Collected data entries
#####

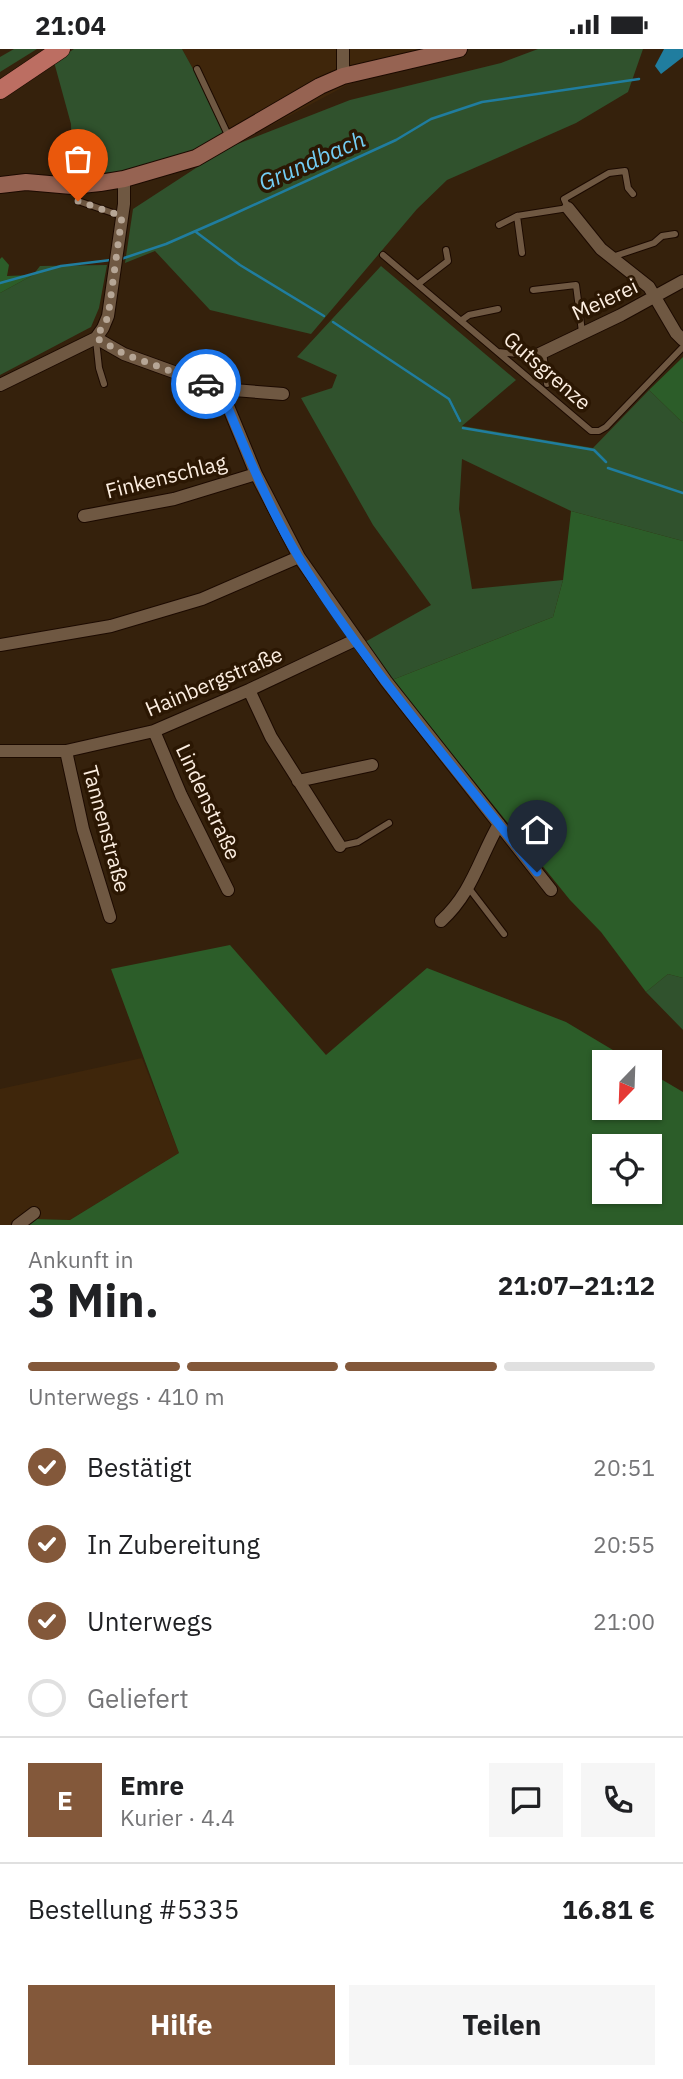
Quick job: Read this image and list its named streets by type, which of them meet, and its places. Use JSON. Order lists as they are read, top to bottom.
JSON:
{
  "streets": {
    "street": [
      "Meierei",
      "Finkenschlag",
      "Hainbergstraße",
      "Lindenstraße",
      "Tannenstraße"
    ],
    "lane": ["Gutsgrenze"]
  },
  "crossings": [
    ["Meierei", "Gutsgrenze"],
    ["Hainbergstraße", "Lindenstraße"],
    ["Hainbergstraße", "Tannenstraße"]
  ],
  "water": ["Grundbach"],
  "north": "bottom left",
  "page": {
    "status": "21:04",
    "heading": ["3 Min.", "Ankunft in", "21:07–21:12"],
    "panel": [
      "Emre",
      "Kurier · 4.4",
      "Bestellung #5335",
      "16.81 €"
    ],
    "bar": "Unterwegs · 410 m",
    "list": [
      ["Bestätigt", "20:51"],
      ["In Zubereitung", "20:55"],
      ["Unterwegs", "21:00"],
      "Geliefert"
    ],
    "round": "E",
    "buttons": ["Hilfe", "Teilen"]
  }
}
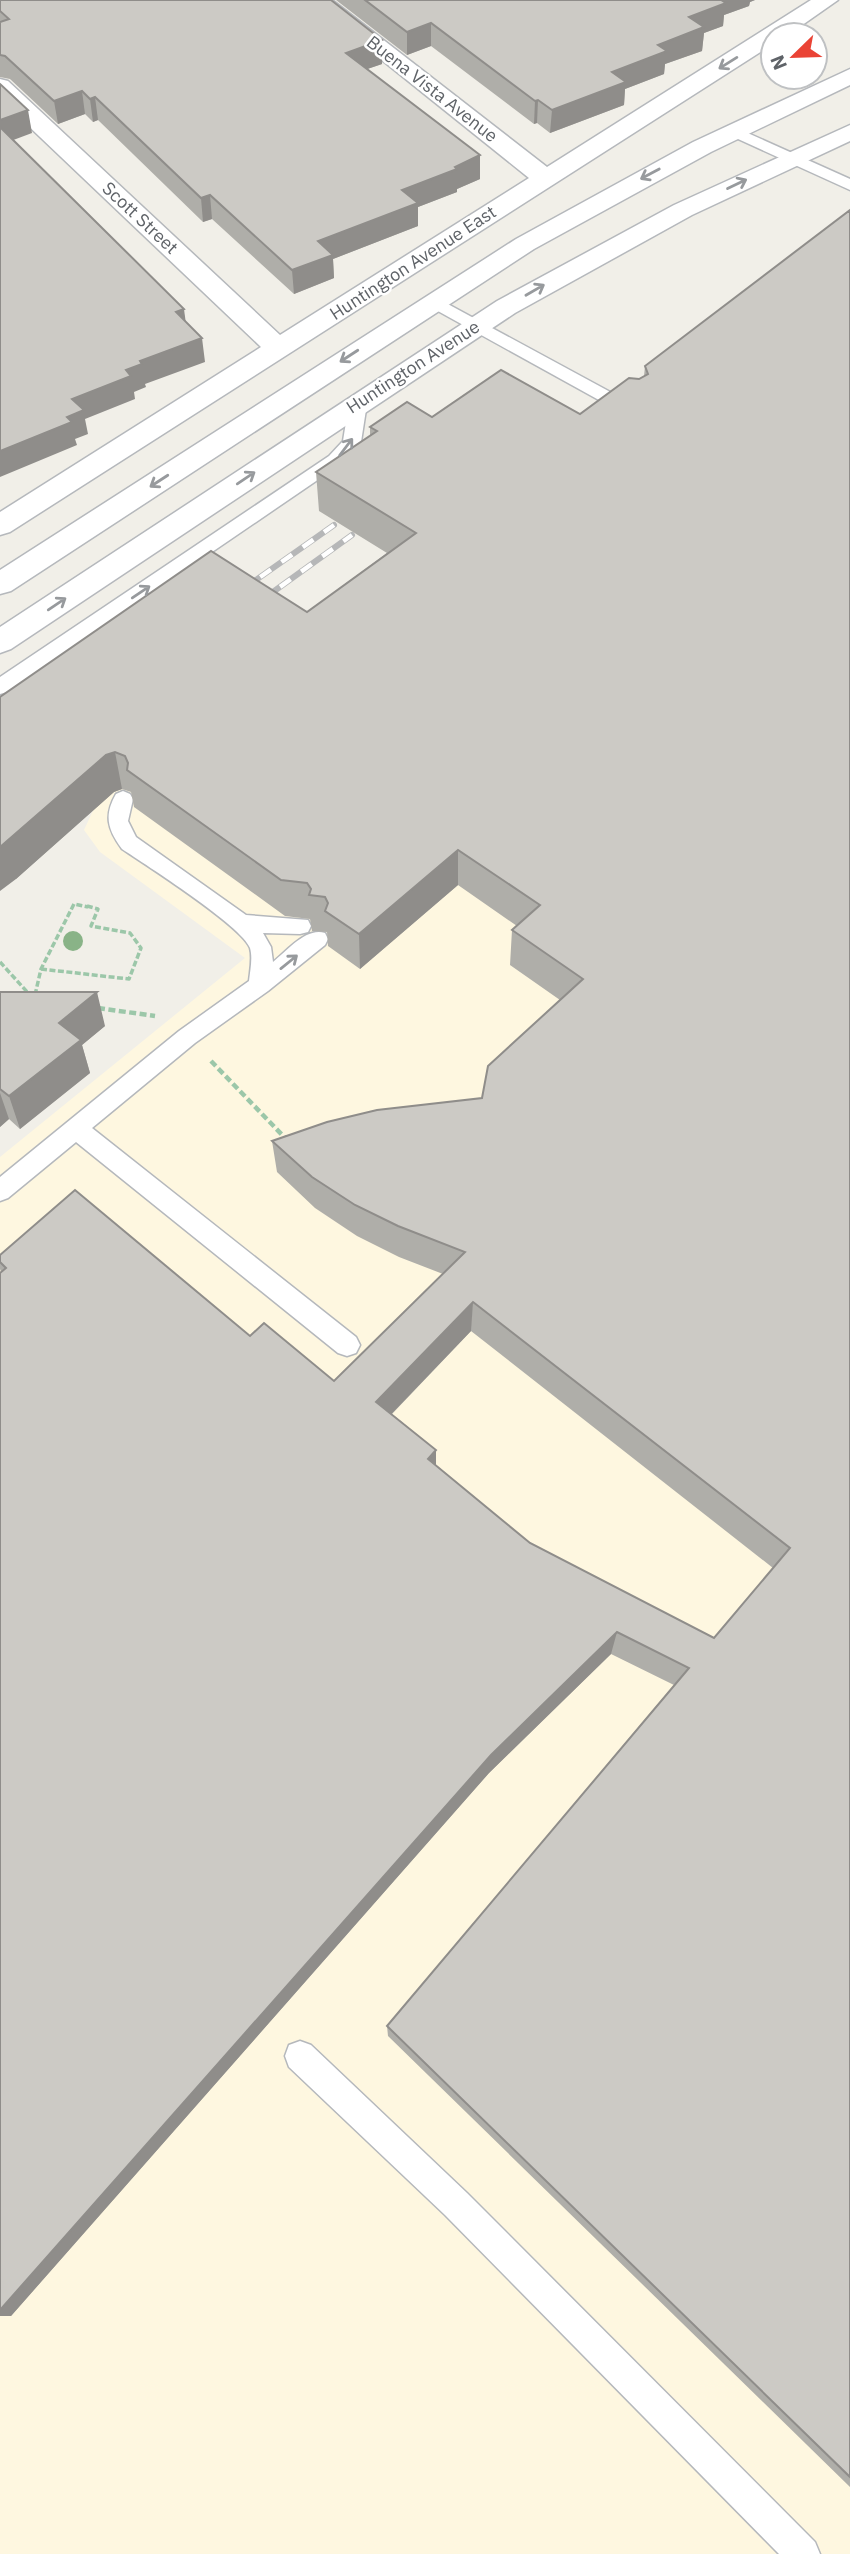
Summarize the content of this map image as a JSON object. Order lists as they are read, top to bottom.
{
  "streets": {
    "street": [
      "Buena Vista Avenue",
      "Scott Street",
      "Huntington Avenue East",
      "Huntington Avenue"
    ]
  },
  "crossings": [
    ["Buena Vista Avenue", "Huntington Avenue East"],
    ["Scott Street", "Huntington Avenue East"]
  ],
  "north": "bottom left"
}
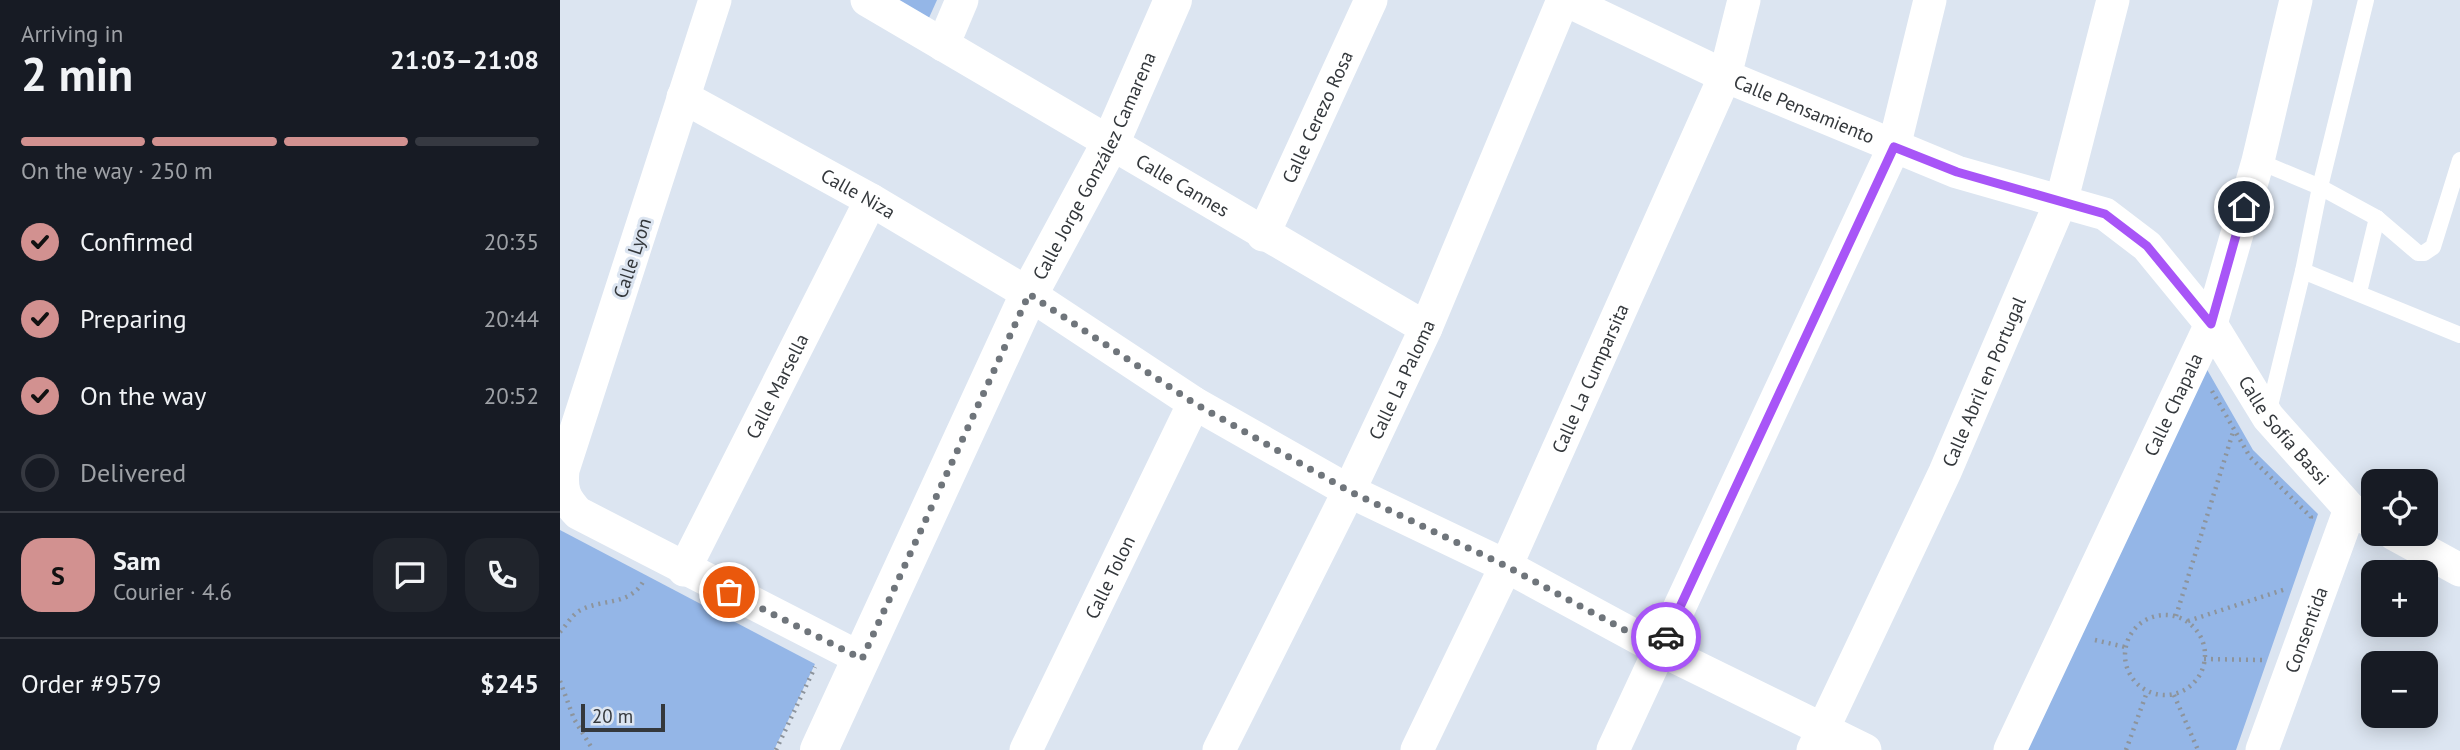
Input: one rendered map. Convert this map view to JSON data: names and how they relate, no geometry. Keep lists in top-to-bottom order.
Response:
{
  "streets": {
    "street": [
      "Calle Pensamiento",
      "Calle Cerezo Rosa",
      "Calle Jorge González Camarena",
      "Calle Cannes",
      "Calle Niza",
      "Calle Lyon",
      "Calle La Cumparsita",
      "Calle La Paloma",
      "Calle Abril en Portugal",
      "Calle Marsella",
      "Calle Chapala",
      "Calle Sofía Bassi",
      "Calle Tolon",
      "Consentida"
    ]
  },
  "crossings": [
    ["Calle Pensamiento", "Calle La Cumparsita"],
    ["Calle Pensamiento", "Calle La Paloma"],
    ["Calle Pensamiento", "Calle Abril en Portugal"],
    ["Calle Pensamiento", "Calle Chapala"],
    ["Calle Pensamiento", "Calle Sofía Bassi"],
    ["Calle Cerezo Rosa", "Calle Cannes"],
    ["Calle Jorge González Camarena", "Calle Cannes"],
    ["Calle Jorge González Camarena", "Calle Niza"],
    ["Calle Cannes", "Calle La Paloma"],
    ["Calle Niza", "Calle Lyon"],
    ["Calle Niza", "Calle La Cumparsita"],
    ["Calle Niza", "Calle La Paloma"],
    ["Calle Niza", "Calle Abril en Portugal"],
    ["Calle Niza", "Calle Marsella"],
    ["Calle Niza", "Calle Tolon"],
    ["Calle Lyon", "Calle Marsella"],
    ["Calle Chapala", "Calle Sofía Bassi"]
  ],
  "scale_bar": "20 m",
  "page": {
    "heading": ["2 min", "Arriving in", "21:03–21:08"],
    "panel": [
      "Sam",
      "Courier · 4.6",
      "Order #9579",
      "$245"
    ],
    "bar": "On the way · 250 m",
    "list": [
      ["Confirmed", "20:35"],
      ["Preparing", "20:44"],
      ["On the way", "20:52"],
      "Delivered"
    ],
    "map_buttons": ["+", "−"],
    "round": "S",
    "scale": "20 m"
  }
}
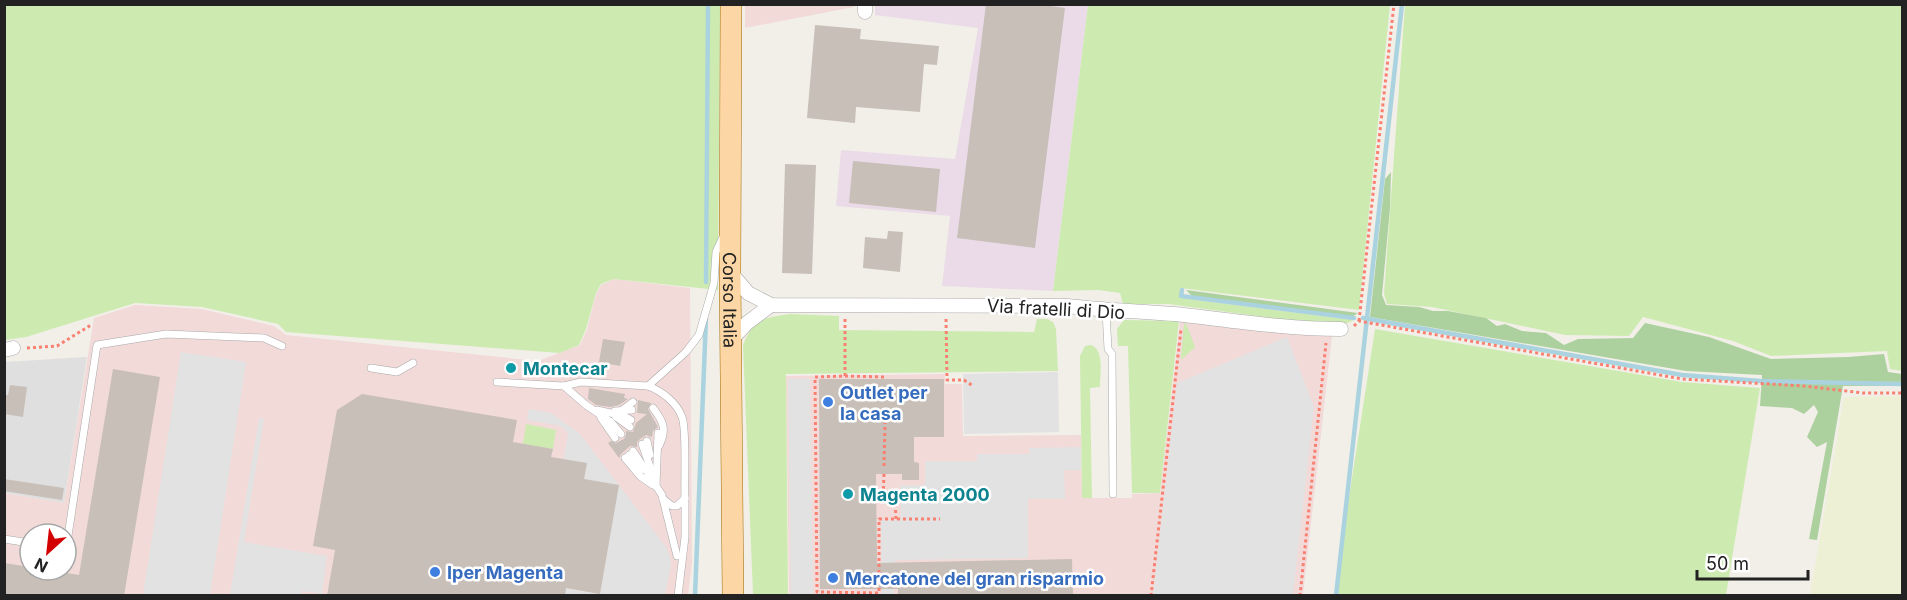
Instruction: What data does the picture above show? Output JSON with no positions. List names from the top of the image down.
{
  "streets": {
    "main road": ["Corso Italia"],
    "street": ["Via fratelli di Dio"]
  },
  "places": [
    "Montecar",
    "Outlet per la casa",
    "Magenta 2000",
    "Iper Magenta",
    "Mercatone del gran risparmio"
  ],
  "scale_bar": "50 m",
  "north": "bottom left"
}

#####

=== TASK TO COMPLETE ===
Please copy the data shown above, line by line and exactly, omitting the images.

=== EXPECTED ANSWER ===
Quick job: Read this image and list its named streets by type, which of them meet, and its places. Use JSON. Order lists as they are read, top to bottom.
JSON:
{
  "streets": {
    "street": [
      "Meierei",
      "Finkenschlag",
      "Hainbergstraße",
      "Lindenstraße",
      "Tannenstraße"
    ],
    "lane": ["Gutsgrenze"]
  },
  "crossings": [
    ["Meierei", "Gutsgrenze"],
    ["Hainbergstraße", "Lindenstraße"],
    ["Hainbergstraße", "Tannenstraße"]
  ],
  "water": ["Grundbach"],
  "north": "bottom left",
  "page": {
    "status": "21:04",
    "heading": ["3 Min.", "Ankunft in", "21:07–21:12"],
    "panel": [
      "Emre",
      "Kurier · 4.4",
      "Bestellung #5335",
      "16.81 €"
    ],
    "bar": "Unterwegs · 410 m",
    "list": [
      ["Bestätigt", "20:51"],
      ["In Zubereitung", "20:55"],
      ["Unterwegs", "21:00"],
      "Geliefert"
    ],
    "round": "E",
    "buttons": ["Hilfe", "Teilen"]
  }
}
Summarize the content of this map image as a JSON object. Order lists as they are read, top to bottom.
{
  "streets": {
    "street": [
      "Buena Vista Avenue",
      "Scott Street",
      "Huntington Avenue East",
      "Huntington Avenue"
    ]
  },
  "crossings": [
    ["Buena Vista Avenue", "Huntington Avenue East"],
    ["Scott Street", "Huntington Avenue East"]
  ],
  "north": "bottom left"
}
Input: one rendered map. Convert this map view to JSON data: names and how they relate, no geometry. Keep lists in top-to-bottom order.
Response:
{
  "streets": {
    "street": [
      "Calle Pensamiento",
      "Calle Cerezo Rosa",
      "Calle Jorge González Camarena",
      "Calle Cannes",
      "Calle Niza",
      "Calle Lyon",
      "Calle La Cumparsita",
      "Calle La Paloma",
      "Calle Abril en Portugal",
      "Calle Marsella",
      "Calle Chapala",
      "Calle Sofía Bassi",
      "Calle Tolon",
      "Consentida"
    ]
  },
  "crossings": [
    ["Calle Pensamiento", "Calle La Cumparsita"],
    ["Calle Pensamiento", "Calle La Paloma"],
    ["Calle Pensamiento", "Calle Abril en Portugal"],
    ["Calle Pensamiento", "Calle Chapala"],
    ["Calle Pensamiento", "Calle Sofía Bassi"],
    ["Calle Cerezo Rosa", "Calle Cannes"],
    ["Calle Jorge González Camarena", "Calle Cannes"],
    ["Calle Jorge González Camarena", "Calle Niza"],
    ["Calle Cannes", "Calle La Paloma"],
    ["Calle Niza", "Calle Lyon"],
    ["Calle Niza", "Calle La Cumparsita"],
    ["Calle Niza", "Calle La Paloma"],
    ["Calle Niza", "Calle Abril en Portugal"],
    ["Calle Niza", "Calle Marsella"],
    ["Calle Niza", "Calle Tolon"],
    ["Calle Lyon", "Calle Marsella"],
    ["Calle Chapala", "Calle Sofía Bassi"]
  ],
  "scale_bar": "20 m",
  "page": {
    "heading": ["2 min", "Arriving in", "21:03–21:08"],
    "panel": [
      "Sam",
      "Courier · 4.6",
      "Order #9579",
      "$245"
    ],
    "bar": "On the way · 250 m",
    "list": [
      ["Confirmed", "20:35"],
      ["Preparing", "20:44"],
      ["On the way", "20:52"],
      "Delivered"
    ],
    "map_buttons": ["+", "−"],
    "round": "S",
    "scale": "20 m"
  }
}
Instruction: What data does the picture above show? Output JSON with no positions. List names from the top of the image down.
{
  "streets": {
    "main road": ["Corso Italia"],
    "street": ["Via fratelli di Dio"]
  },
  "places": [
    "Montecar",
    "Outlet per la casa",
    "Magenta 2000",
    "Iper Magenta",
    "Mercatone del gran risparmio"
  ],
  "scale_bar": "50 m",
  "north": "bottom left"
}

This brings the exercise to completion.